**LIST OF TASKS**
1 – Please update the residential load calculation text, giving everything from "Your method seemed" down to "circuit for something." with "main breaker" replaced by "service disconnect".
2 – Carry the residential load calculation text forward from the point where it stops.

**TEXT EXCERPT**
-- Opening Marker --
Residential Calculations
https://www.ladbs.org/docs/default-...oad-calculation-form-in-form-00.pdf?sfvrsn=16
Electrical Load Calculations for Residential Panel - Online Load Calculator

They are much more based on the appliances you have in the house and what types they are and how many rooms of lighting circuits and convenience outlet circuits you have, scaled by the square footage in the house (which you made no mention of),

Your method seemed to be doing something else just by number of breakers in the panel, without even listing these things about what kinds of electrical loads are in the house.

Going through the NEC load calculation in those forms I linked to above will show a number of amps, which does then need to fit within the main breaker for the main electrical service line into the house. And that can tell you if you have any margin of some number of amps available, to add a new circuit for something.

I agree. We've had licensed electricians install a gen 1 Tesla High Power Wall Connector on a 100A breaker (80A charge max. charge rate) for a 2015 P85D with dual 40A chargers and a gen 2 Tesla Wall Connector on a 60A breaker (48A charge rate) for a 2019 Model 3 LR using our local building department's "Load Calc" worksheet right on their EV electrical permit application http://www.rctlma.org/Portals/5/Handouts/General/284-164_Residential_Electric_Charger.pdf. Easy to complete and pull our electrical permits over the counter.
-- Closing Marker --
**THE DATA**
-- Opening Marker --
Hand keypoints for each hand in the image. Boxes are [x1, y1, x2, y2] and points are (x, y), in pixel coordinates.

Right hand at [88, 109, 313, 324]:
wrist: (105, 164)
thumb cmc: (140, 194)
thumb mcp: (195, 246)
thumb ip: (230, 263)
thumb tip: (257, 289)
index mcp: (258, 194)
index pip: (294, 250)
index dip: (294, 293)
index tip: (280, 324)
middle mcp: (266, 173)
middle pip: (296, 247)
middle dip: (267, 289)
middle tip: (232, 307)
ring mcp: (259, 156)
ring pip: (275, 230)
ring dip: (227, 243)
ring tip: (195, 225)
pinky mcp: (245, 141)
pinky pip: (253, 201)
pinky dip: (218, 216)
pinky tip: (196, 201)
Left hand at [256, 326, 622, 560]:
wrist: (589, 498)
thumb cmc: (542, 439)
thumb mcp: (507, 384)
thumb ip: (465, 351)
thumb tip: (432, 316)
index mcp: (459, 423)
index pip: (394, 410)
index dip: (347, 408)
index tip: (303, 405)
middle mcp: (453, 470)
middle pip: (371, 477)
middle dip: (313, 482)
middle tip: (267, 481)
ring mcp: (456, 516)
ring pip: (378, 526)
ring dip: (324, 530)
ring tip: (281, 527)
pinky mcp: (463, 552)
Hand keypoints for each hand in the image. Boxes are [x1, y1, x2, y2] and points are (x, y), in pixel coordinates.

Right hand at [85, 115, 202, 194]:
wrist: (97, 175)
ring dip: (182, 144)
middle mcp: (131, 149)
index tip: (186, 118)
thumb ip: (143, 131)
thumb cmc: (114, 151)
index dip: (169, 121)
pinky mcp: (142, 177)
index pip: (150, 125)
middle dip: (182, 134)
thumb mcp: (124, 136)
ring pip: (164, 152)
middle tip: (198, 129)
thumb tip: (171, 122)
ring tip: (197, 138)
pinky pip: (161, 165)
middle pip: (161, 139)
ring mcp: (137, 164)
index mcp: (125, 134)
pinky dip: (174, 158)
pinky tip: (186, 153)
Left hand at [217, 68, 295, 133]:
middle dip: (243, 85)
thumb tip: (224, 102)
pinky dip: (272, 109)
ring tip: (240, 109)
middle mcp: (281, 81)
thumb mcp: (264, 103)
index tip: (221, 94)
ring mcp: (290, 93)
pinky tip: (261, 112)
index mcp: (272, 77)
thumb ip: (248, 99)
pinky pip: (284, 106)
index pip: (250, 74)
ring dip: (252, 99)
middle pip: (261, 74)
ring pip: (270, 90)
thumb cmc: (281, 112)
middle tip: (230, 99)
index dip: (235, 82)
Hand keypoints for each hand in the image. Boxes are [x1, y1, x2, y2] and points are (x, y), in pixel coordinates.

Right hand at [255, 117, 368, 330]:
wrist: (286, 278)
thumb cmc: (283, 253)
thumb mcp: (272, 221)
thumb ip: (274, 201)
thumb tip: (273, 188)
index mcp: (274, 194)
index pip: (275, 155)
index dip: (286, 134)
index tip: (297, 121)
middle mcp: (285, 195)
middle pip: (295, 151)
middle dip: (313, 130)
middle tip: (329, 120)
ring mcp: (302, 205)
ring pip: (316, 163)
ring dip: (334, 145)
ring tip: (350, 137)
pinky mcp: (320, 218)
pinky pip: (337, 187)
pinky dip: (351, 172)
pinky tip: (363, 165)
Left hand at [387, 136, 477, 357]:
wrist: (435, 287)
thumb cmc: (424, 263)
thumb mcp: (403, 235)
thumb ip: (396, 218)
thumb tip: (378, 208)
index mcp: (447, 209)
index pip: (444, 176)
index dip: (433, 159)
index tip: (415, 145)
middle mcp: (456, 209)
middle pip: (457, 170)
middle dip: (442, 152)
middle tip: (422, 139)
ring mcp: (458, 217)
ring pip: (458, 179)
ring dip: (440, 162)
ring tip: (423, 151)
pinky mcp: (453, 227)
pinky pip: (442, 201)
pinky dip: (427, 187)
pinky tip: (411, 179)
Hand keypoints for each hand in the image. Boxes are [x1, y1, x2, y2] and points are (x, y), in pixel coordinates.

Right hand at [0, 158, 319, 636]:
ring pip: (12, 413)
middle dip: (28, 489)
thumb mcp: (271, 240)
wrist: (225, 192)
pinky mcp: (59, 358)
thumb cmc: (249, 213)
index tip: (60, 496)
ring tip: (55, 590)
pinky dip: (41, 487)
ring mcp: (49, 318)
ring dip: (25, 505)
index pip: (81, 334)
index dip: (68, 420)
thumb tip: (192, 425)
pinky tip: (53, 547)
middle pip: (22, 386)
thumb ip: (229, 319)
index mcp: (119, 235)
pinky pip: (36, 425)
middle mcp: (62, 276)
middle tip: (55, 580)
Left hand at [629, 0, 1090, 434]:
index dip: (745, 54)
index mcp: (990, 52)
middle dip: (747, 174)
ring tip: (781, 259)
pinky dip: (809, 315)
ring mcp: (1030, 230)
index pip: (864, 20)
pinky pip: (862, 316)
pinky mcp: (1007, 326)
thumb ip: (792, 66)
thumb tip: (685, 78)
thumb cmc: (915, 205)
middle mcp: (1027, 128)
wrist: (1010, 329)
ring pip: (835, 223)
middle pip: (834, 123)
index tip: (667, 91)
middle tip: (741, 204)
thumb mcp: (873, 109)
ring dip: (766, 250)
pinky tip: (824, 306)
-- Closing Marker --
**ANSWER SECTION**
1 –
Your method seemed to be doing something else just by number of breakers in the panel, without even listing these things about what kinds of electrical loads are in the house.

Going through the NEC load calculation in those forms I linked to above will show a number of amps, which does then need to fit within the service disconnect for the main electrical service line into the house. And that can tell you if you have any margin of some number of amps available, to add a new circuit for something.

2 –
 

tga

Supporting Member
Apr 8, 2014
3,872
2,676
New Hampshire
Yes, you are correct, some one had previously posted that you could run 50 amp plugs in line just like a normal house plug. Again not without a disconnect and then I would caution you to check with the city or county building department.
Please quote the NEC article/section that states this. I disagree that a disconnect is required for multiple 240V outlets (50A or otherwise) on a single circuit.

IMHO, each 240V outlet should be on it's own dedicated circuit, and I think it's hacky and a sign of shoddy DIY workmanship to put multiple 240V outlets on one circuit, but I don't think it's disallowed by code (disconnect or not).